-- start of Excerpt --
That's what they use for mainstay antennas on yachts. they work well (the
groundplane helps of course).

Brad VK2QQ

"Dave" wrote in message
news
I recently acquired a large quantity of very flexible stranded
stainless steel wire at a garage sale. It is about 0.85 mm (around
1/32 inch) in diameter and extremely strong. I was wondering if this
could be used for wire antennas for HF. I seem to remember seeing
something about SS not being ideal. Is this a real consideration or
just a matter of being too finiky?

Thanks - Dave

You've gotten a lot of conflicting advice. Let me add mine.

Without going through the numbers in detail, Paul, OH3LWR's analysis
looks sound. However, he neglected one factor. The skin depth is also
inversely proportional to the square root of the permeability. Some
stainless steels are ferromagnetic, with a permeability I'd guess at 100
or more. That reduces the skin depth, and therefore increases the RF
resistance, by at least a factor of 10. If you do the analysis with
realistic numbers, you'll find that loss can become at least several dB
if the wire is magnetic, and worse with longer (40 or 80 meter) dipole
lengths.

So my recommendation is to check the wire with a magnet. If it's
magnetic, expect longer antennas to be quiet and broadband (which
amateurs crave) but lossy (which most don't seem to care about).
Non-magnetic stainless isn't likely to produce objectionable loss,
except perhaps at an 80 meter dipole length or longer.

You can get a qualitative feel for the loss by comparing the 2:1 SWR
bandwidth of an antenna made from the wire with the bandwidth from a
dipole made from copper wire. The broader it is, the lossier it is.

Roy Lewallen, W7EL

Dave wrote:
I recently acquired a large quantity of very flexible stranded
stainless steel wire at a garage sale. It is about 0.85 mm (around
1/32 inch) in diameter and extremely strong. I was wondering if this
could be used for wire antennas for HF. I seem to remember seeing
something about SS not being ideal. Is this a real consideration or
just a matter of being too finiky?

Thanks - Dave

More succinctly, it all boils down to -

Copper antenna wires are so efficient (say 98 percent) an increase in loss
by 10 times (down to 80 percent) is not noticeable.
---
Reg

On Tue, 24 Aug 2004 12:48:29 -0700, Roy Lewallen
wrote:

Without going through the numbers in detail, Paul, OH3LWR's analysis
looks sound. However, he neglected one factor. The skin depth is also
inversely proportional to the square root of the permeability. Some
stainless steels are ferromagnetic, with a permeability I'd guess at 100
or more. That reduces the skin depth, and therefore increases the RF
resistance, by at least a factor of 10.

My skin depth figures are base upon a quick web search, so I have no
idea how typical these figures might be or is it likely that the OP
would have a similar wire.

If you do the analysis with
realistic numbers, you'll find that loss can become at least several dB
if the wire is magnetic, and worse with longer (40 or 80 meter) dipole
lengths.

If my original assumptions are correct, the original poster (OP)
-- end of Excerpt --
-- start of Entries supplied --
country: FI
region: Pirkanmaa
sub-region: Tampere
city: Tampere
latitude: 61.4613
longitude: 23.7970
-- end of Entries supplied --
-- start of Entries supplied --
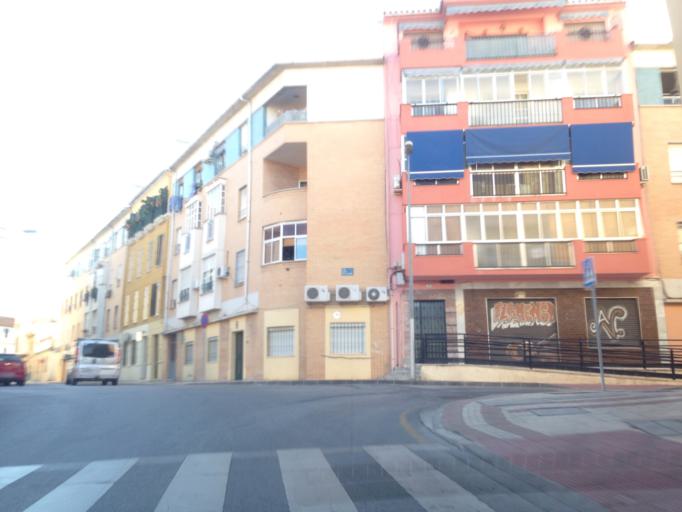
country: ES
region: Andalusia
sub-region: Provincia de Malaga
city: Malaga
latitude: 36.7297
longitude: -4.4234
-- end of Entries supplied --
-- start of Entries supplied --
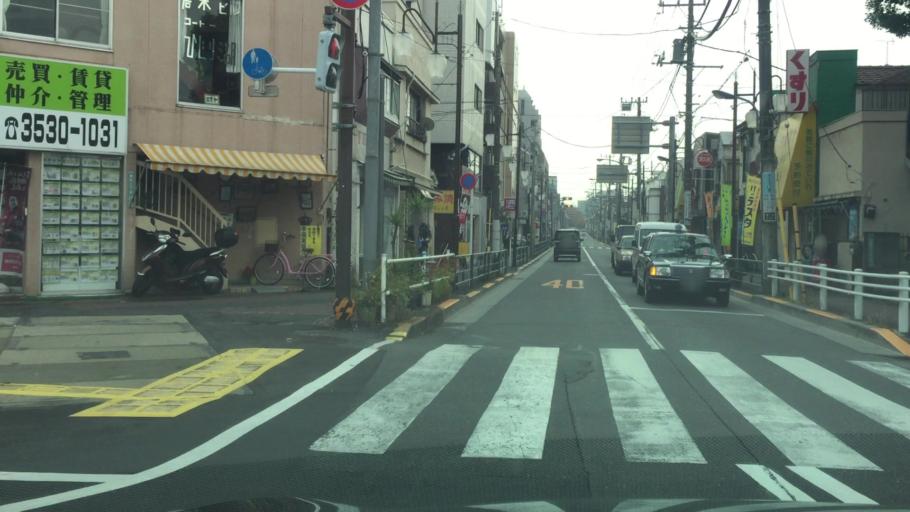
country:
-- end of Entries supplied --
- [Instructions for the task] Resume the forum thread on stainless steel wire for HF antennas, starting right after its last words.

- [Written response]
should also check the dissipation of each meter of antenna conductor,
since above 1.8 MHz, it appears that the power dissipation per meter
is slightly higher than at 1.8 MHz, thus the wire temperature is
higher (and might even affect the sag of the wire when
transmitting:-).

So my recommendation is to check the wire with a magnet. If it's
magnetic, expect longer antennas to be quiet and broadband (which
amateurs crave) but lossy (which most don't seem to care about).
Non-magnetic stainless isn't likely to produce objectionable loss,
except perhaps at an 80 meter dipole length or longer.

In addition, since the OP had a large quantity of the wire, I would
suggest building a conical dipole antenna from the wire. Not only will
the current (and losses) in each leg be lower, but also the bandwidth
would be larger.

Paul OH3LWR

This is interesting. Are the negative effects due to the fact that induced
magnetism will persist, and thus set up additional impedence on the line ?
and does this skin effect caused by the magnetism vary significantly with
frequency ?

"Roy Lewallen" wrote in message
...
You've gotten a lot of conflicting advice. Let me add mine.

Without going through the numbers in detail, Paul, OH3LWR's analysis
looks sound. However, he neglected one factor. The skin depth is also
inversely proportional to the square root of the permeability. Some
stainless steels are ferromagnetic, with a permeability I'd guess at 100
or more. That reduces the skin depth, and therefore increases the RF
resistance, by at least a factor of 10. If you do the analysis with
realistic numbers, you'll find that loss can become at least several dB
if the wire is magnetic, and worse with longer (40 or 80 meter) dipole
lengths.

So my recommendation is to check the wire with a magnet. If it's
magnetic, expect longer antennas to be quiet and broadband (which
amateurs crave) but lossy (which most don't seem to care about).
Non-magnetic stainless isn't likely to produce objectionable loss,
except perhaps at an 80 meter dipole length or longer.

You can get a qualitative feel for the loss by comparing the 2:1 SWR
bandwidth of an antenna made from the wire with the bandwidth from a
dipole made from copper wire. The broader it is, the lossier it is.

Roy Lewallen, W7EL

Dave wrote:
I recently acquired a large quantity of very flexible stranded
stainless steel wire at a garage sale. It is about 0.85 mm (around
1/32 inch) in diameter and extremely strong. I was wondering if this
could be used for wire antennas for HF. I seem to remember seeing
something about SS not being ideal. Is this a real consideration or
just a matter of being too finiky?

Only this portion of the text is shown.